TERAMO. Arrivano all'appuntamento un po’ in ritardo, ma l’ingresso in piazza Martiri per l’unico equipaggio teramano è trionfale. Claudio e Tiziano Alfonsi, padre e figlio di Alba Adriatica che per...

TERAMO. Arrivano all'appuntamento un po’ in ritardo, ma l’ingresso in piazza Martiri per l’unico equipaggio teramano è trionfale. Claudio e Tiziano Alfonsi, padre e figlio di Alba Adriatica che per la prima volta partecipano alla Mille Miglia, arrivano sventolando dal finestrimo della Maserati A6 1500 del ’49, una bandiera biancorossa.
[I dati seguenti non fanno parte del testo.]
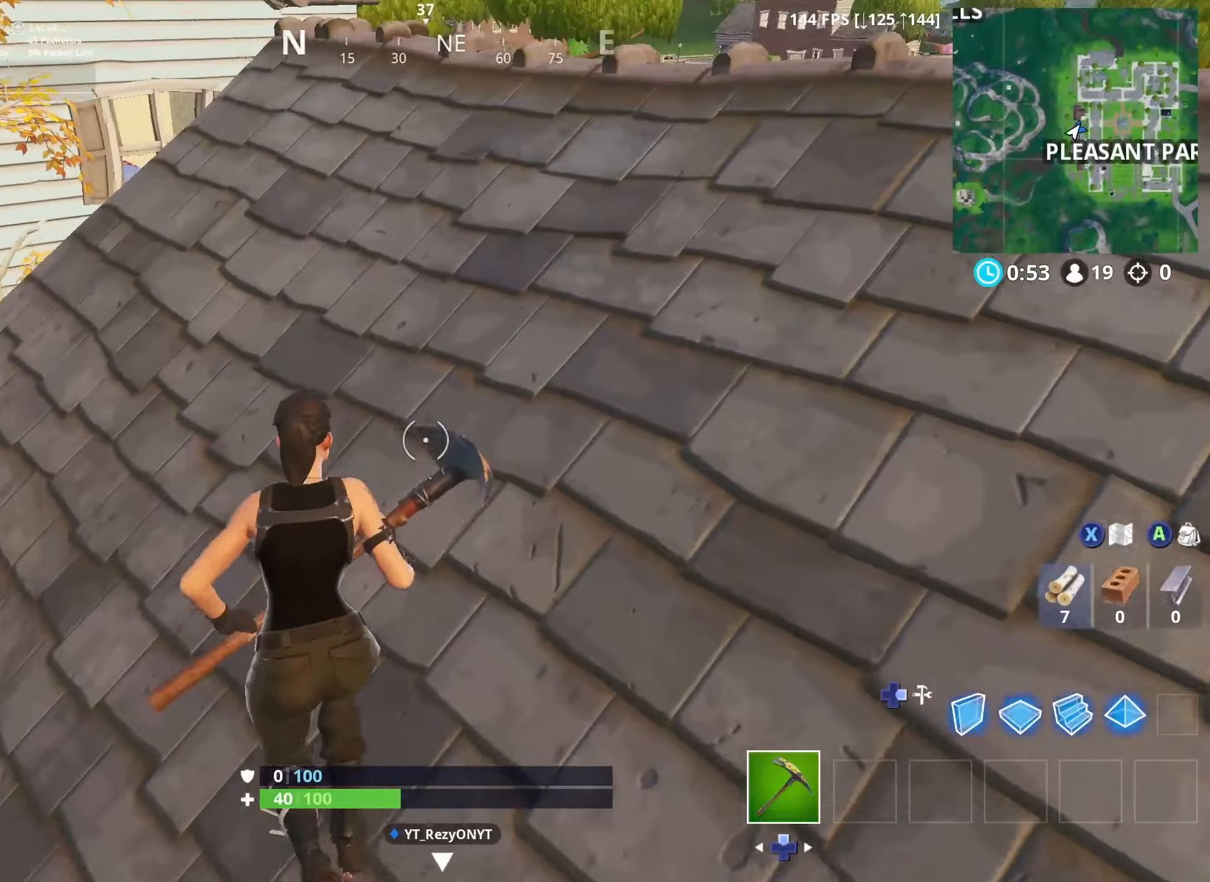
{"buttons": [], "left_stick": "left", "right_stick": "center", "events": [[34, "right_stick", "center"], [200, "right_stick", "right"], [350, "right_stick", "up-right"], [434, "left_stick", "left"], [500, "right_stick", "center"]]}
L'omaggio alla promozione del Teramo calcio in serie B rende ancora più caloroso l'applauso del pubblico che li accoglie nel cuore della città. «Siete bellissimi», affema Tiziano, «è una sensazione straordinaria». Per loro è il coronamento di un sogno cullato nella passione per i motori. «È un’emozione unica», sono le parole di Claudio, «grazie di cuore». La corsa è stata insidiosa e costellata da difficoltà. «Per due volte è andata la batteria e il serbatoio perde benzina», rivela Claudio, «ma andiamo avanti lo stesso». Ad assisterli lungo il percorso è Enrico Gramenzi, titolare della storica officina di Castelnuovo specializzata nella manutenzione di Ferrari e Maserati. È lui ad avere in custodia l’auto con cui i piloti teramani sono in gara. La Maserati con cui partecipano alla Mille Miglia è un esemplare raro: si classificò terza alla Targa Florio del 1951 prima di essere venduta negli Stati Uniti e rientrare in Italia negli anni ’80. (g.d.m.)